How to Combat APT Attacks Using Next-gen SIEM
As we’ve seen, APT attacks typically involve the use of stolen credentials, access to administrative assets, lateral movements, and organizational data exfiltration. Lateral movement is a method attackers use to move through a network by using IP addresses, credentials, and machines in search of key assets and data.
Modern SIEM solutions track suspected activities like changes to devices, IP addresses, or credentials. Using SIEM tools with behavior analytics can detect APT attacks because they’re able to track user behaviors more effectively, enrich the data with contextual information, track lateral movements, and detect data exfiltration.
Below are the approaches used by next-gen SEIMs to identify an APT attack.
Enrich Data with Context
Enriching your data with context is key. The first step is determining if the entities involved are servers, users, service accounts, or HR, finance, or executive employees. This is best achieved through the use of behavioral analytics. Data on events provide information on the actions of the users and entities, while context tells us the identities of the users and entities. Modern SIEMs can enrich contextual data dynamically. For example, determining what peer groups the user belongs to by comparing their behaviors to their peers will flag the anomalous. (For more information on understanding peer group behaviors, read the blog Dynamic Peer Analysis for UEBA Explained.)
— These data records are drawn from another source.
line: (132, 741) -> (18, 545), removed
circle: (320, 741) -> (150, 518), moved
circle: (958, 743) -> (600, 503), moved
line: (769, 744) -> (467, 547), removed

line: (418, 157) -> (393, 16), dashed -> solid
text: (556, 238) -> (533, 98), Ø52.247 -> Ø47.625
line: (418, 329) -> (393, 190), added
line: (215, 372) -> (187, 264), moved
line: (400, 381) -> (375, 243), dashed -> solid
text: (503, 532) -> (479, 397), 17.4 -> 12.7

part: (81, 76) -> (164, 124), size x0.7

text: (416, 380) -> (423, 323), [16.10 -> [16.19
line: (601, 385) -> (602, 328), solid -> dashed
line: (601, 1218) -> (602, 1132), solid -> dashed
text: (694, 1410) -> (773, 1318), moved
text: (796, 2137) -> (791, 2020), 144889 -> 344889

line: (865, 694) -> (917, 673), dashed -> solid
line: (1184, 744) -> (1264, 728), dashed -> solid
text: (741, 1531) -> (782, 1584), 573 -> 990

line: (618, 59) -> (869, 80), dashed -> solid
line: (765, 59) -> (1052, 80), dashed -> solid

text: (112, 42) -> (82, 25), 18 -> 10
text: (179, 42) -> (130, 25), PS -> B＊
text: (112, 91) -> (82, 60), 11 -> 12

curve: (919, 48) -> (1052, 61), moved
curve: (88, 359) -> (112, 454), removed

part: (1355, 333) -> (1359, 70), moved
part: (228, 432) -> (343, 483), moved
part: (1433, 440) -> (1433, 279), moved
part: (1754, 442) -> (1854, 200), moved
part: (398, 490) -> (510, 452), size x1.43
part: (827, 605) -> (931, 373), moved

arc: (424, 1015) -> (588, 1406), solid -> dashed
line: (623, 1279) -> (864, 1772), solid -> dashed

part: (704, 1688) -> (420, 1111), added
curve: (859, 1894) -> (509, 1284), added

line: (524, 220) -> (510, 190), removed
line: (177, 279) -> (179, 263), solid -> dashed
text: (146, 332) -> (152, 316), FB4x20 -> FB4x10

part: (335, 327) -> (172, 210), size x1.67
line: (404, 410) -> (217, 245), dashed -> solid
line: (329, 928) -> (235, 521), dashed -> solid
Session Tracking for User and Entity Behavior Timelines
Identifying and tracking normal user behavior is key, so that anomalous behaviors and deviations can be identified. Advanced analytic tools can baseline user behavior for a period of time and establish a trigger for any deviations from the normal. Figures 3 and 4 show abnormal access of an asset and an abnormal data upload by a user.
Figure 2 – This model shows normal and abnormal access of an asset by a user.
Figure 3 – This model shows abnormal data upload by a user.
When security events are enriched by contextual data and user behavior is baselined, it becomes easier to track abnormalities. Any deviations from the user baseline are tracked and given a risk score. All these activities are tied together in a continuous timeline, and risk scores are aggregated to detect threats.
Figure 4 – This shows the tracking of a user session and shows risky behaviors with explanations for the behaviors.
Models for remote logins, privileged account switches, database activities, and administrative asset logins are all used to track normal user behavior, and any deviations such as lateral movements will cause a trigger.
Figure 5 – A user timeline and model showing a switch to a privileged account.
As we can see, APT attack strategies have a high level of sophistication that will likely evolve over time. With increasingly dynamic environments enabled by trends like bring your own technology (BYOT), more data in the cloud, and growing numbers of point-of-sale payment systems, APTs will have more points of entry to unleash their havoc. Modern next-gen SIEMs are engineered to detect abnormalities quickly—before APTs can do major damage to an organization, which could take years to discover and stop.